We study a long-run mean-variance team stochastic game (MV-TSG), where each agent shares a common mean-variance objective for the system and takes actions independently to maximize it. MV-TSG has two main challenges. First, the variance metric is neither additive nor Markovian in a dynamic setting. Second, simultaneous policy updates of all agents lead to a non-stationary environment for each individual agent. Both challenges make dynamic programming inapplicable. In this paper, we study MV-TSGs from the perspective of sensitivity-based optimization. The performance difference and performance derivative formulas for joint policies are derived, which provide optimization information for MV-TSGs. We prove the existence of a deterministic Nash policy for this problem. Subsequently, we propose a Mean-Variance Multi-Agent Policy Iteration (MV-MAPI) algorithm with a sequential update scheme, where individual agent policies are updated one by one in a given order.
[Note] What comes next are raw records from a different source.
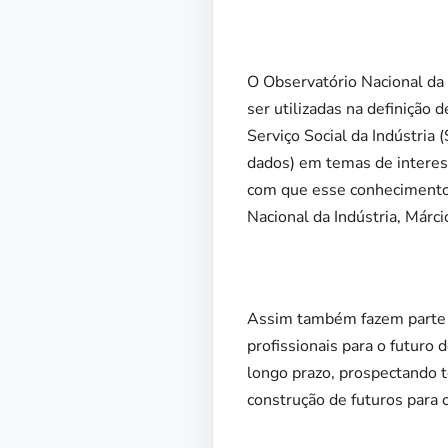
O Observatório Nacional da 
ser utilizadas na definição 
Serviço Social da Indústria 
dados) em temas de interess
com que esse conhecimento c
Nacional da Indústria, Márci
Assim também fazem parte do
profissionais para o futuro
longo prazo, prospectando t
construção de futuros para o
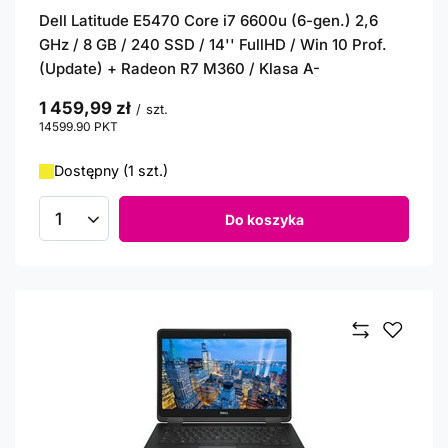
Dell Latitude E5470 Core i7 6600u (6-gen.) 2,6
GHz / 8 GB / 240 SSD / 14'' FullHD / Win 10 Prof.
(Update) + Radeon R7 M360 / Klasa A-
1 459,99 zł
/
szt.
14599.90
PKT
punktów
Dostępny (1 szt.)
Do koszyka
Ilość produktów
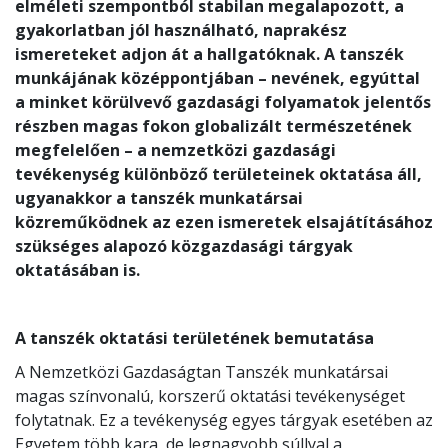
elméleti szempontból stabilan megalapozott, a
gyakorlatban jól használható, naprakész
ismereteket adjon át a hallgatóknak. A tanszék
munkájának középpontjában – nevének, egyúttal
a minket körülvevő gazdasági folyamatok jelentős
részben magas fokon globalizált természetének
megfelelően – a nemzetközi gazdasági
tevékenység különböző területeinek oktatása áll,
ugyanakkor a tanszék munkatársai
közreműködnek az ezen ismeretek elsajátításához
szükséges alapozó közgazdasági tárgyak
oktatásában is.
A tanszék oktatási területének bemutatása
A Nemzetközi Gazdaságtan Tanszék munkatársai
magas színvonalú, korszerű oktatási tevékenységet
folytatnak. Ez a tevékenység egyes tárgyak esetében az
Egyetem több kara, de legnagyobb súllyal a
We prove that the MV-MAPI algorithm converges to a first-order stationary point of the objective function. By analyzing the local geometry of stationary points, we derive specific conditions for stationary points to be (local) Nash equilibria, and further, strict local optima. To solve large-scale MV-TSGs in scenarios with unknown environmental parameters, we extend the idea of trust region methods to MV-MAPI and develop a multi-agent reinforcement learning algorithm named Mean-Variance Multi-Agent Trust Region Policy Optimization (MV-MATRPO). We derive a performance lower bound for each update of joint policies. Finally, numerical experiments on energy management in multiple microgrid systems are conducted.